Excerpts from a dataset
.....

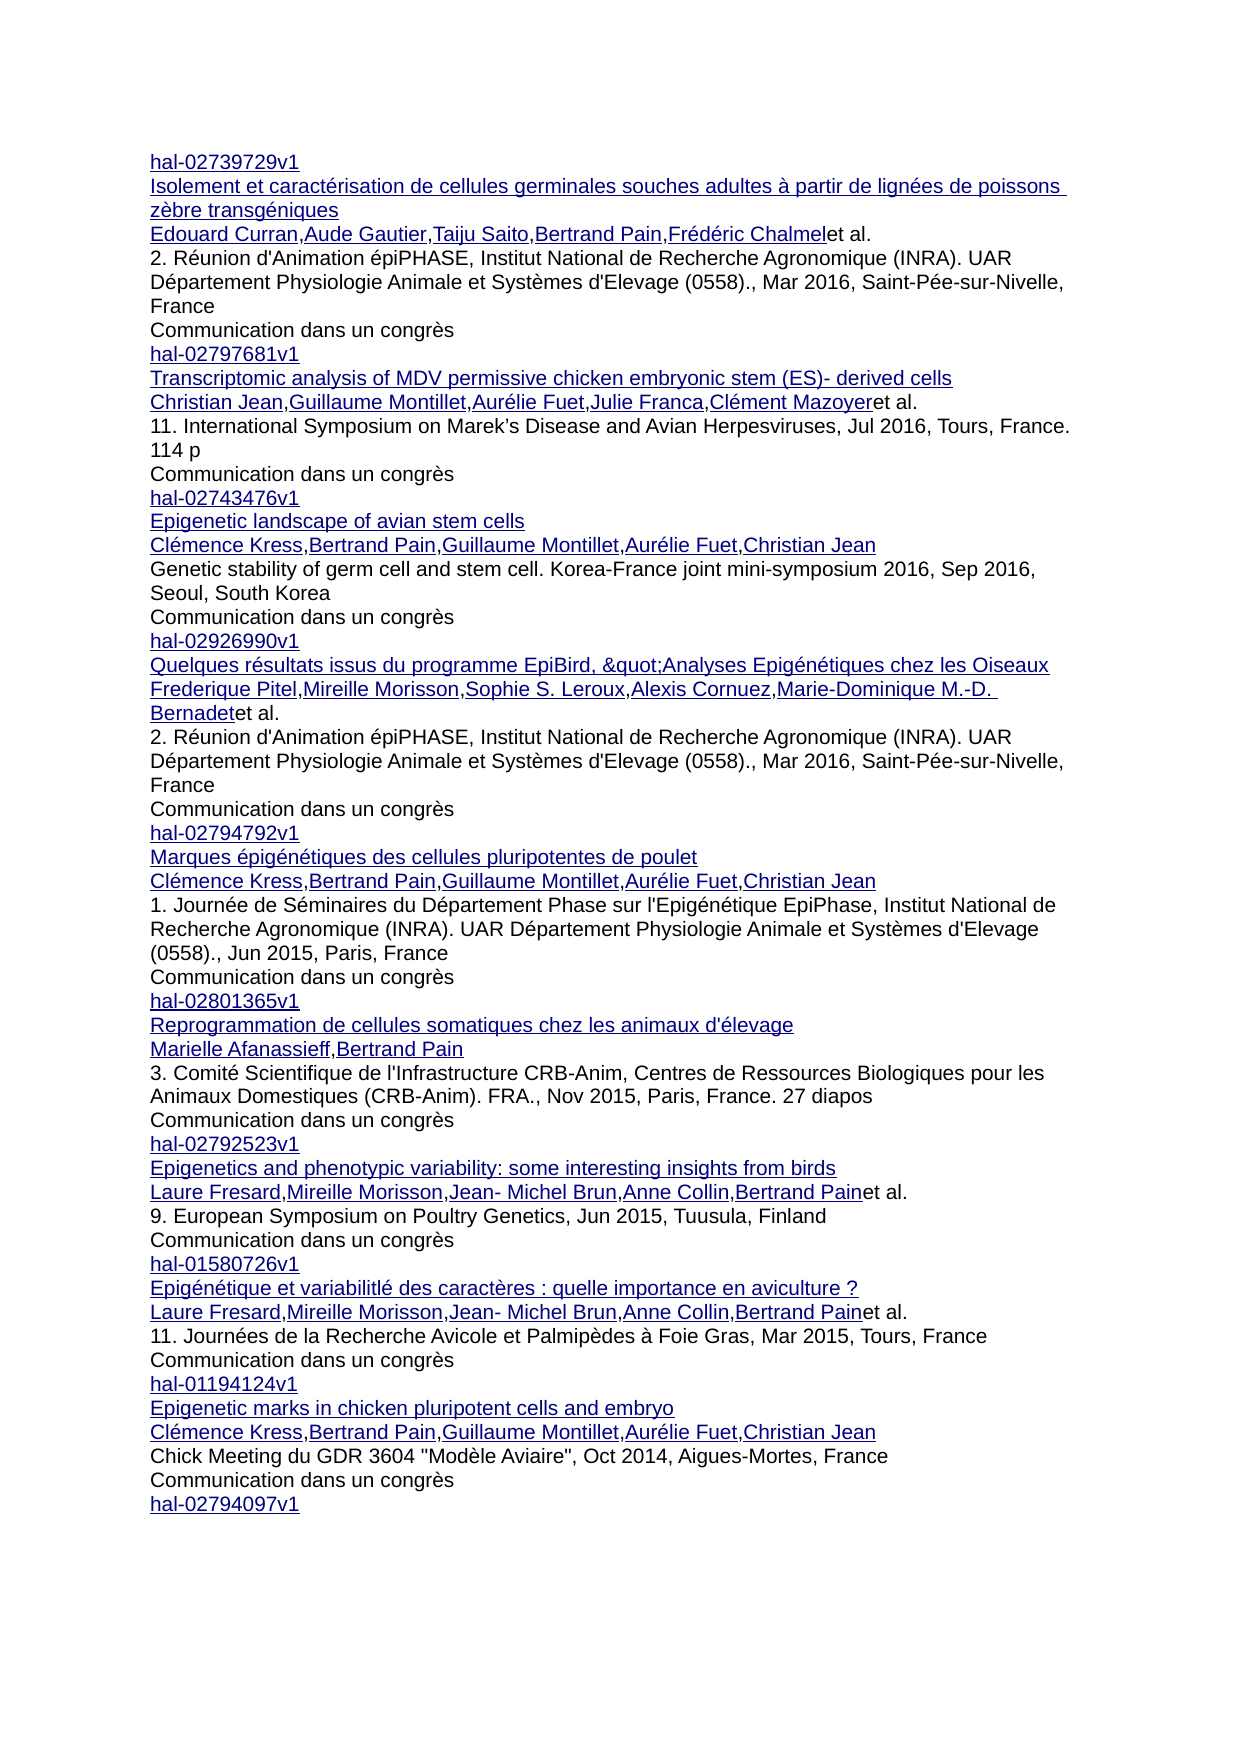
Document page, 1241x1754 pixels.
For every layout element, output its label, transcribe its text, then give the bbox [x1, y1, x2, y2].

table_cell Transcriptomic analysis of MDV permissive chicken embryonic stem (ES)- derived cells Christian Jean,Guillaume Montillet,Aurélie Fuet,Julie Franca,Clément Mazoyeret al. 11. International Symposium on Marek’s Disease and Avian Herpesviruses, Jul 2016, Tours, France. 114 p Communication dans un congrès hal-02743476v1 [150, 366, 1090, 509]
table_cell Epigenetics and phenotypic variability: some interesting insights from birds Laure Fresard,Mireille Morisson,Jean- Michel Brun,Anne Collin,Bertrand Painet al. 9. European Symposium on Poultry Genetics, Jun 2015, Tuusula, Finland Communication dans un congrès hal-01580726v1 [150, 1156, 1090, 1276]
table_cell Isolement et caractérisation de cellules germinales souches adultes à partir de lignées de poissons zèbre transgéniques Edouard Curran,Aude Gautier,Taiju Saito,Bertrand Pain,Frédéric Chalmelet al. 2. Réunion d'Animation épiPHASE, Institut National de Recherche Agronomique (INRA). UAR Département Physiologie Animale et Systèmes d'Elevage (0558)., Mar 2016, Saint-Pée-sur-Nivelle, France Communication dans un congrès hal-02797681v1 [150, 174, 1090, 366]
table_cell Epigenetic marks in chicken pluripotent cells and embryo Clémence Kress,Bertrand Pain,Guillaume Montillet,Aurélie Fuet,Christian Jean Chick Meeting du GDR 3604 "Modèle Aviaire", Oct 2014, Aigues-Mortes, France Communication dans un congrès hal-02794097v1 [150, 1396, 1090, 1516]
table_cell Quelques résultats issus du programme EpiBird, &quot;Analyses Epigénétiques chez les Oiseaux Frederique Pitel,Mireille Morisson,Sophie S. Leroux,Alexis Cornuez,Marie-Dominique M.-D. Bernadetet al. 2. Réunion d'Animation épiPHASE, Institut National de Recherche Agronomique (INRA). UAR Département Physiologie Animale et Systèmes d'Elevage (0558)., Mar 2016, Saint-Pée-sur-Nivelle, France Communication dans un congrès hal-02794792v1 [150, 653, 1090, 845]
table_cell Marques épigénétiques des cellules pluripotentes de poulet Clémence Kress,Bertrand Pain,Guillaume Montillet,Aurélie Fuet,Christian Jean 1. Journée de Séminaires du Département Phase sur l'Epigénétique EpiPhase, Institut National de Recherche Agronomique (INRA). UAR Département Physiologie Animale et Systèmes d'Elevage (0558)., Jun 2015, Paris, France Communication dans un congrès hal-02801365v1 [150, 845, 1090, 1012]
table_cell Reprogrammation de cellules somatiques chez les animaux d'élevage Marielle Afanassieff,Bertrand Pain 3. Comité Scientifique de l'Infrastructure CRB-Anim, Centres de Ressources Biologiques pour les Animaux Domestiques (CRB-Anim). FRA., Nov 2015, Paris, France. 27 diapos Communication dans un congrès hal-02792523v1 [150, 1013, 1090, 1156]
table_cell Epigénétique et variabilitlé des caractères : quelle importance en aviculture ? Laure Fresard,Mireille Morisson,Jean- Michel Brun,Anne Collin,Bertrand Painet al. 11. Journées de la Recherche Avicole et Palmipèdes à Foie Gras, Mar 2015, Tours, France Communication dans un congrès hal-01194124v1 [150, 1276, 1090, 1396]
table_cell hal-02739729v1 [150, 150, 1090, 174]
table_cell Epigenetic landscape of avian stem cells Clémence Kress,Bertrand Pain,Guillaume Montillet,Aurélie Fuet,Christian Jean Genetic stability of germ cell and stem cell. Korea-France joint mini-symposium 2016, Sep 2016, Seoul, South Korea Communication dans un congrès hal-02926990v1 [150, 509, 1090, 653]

.....

## Requirement
Search the lines above for the string "Kress", then show every one that has it.

## Written response
table_cell Epigenetic marks in chicken pluripotent cells and embryo Clémence Kress,Bertrand Pain,Guillaume Montillet,Aurélie Fuet,Christian Jean Chick Meeting du GDR 3604 "Modèle Aviaire", Oct 2014, Aigues-Mortes, France Communication dans un congrès hal-02794097v1 [150, 1396, 1090, 1516]
table_cell Marques épigénétiques des cellules pluripotentes de poulet Clémence Kress,Bertrand Pain,Guillaume Montillet,Aurélie Fuet,Christian Jean 1. Journée de Séminaires du Département Phase sur l'Epigénétique EpiPhase, Institut National de Recherche Agronomique (INRA). UAR Département Physiologie Animale et Systèmes d'Elevage (0558)., Jun 2015, Paris, France Communication dans un congrès hal-02801365v1 [150, 845, 1090, 1012]
table_cell Epigenetic landscape of avian stem cells Clémence Kress,Bertrand Pain,Guillaume Montillet,Aurélie Fuet,Christian Jean Genetic stability of germ cell and stem cell. Korea-France joint mini-symposium 2016, Sep 2016, Seoul, South Korea Communication dans un congrès hal-02926990v1 [150, 509, 1090, 653]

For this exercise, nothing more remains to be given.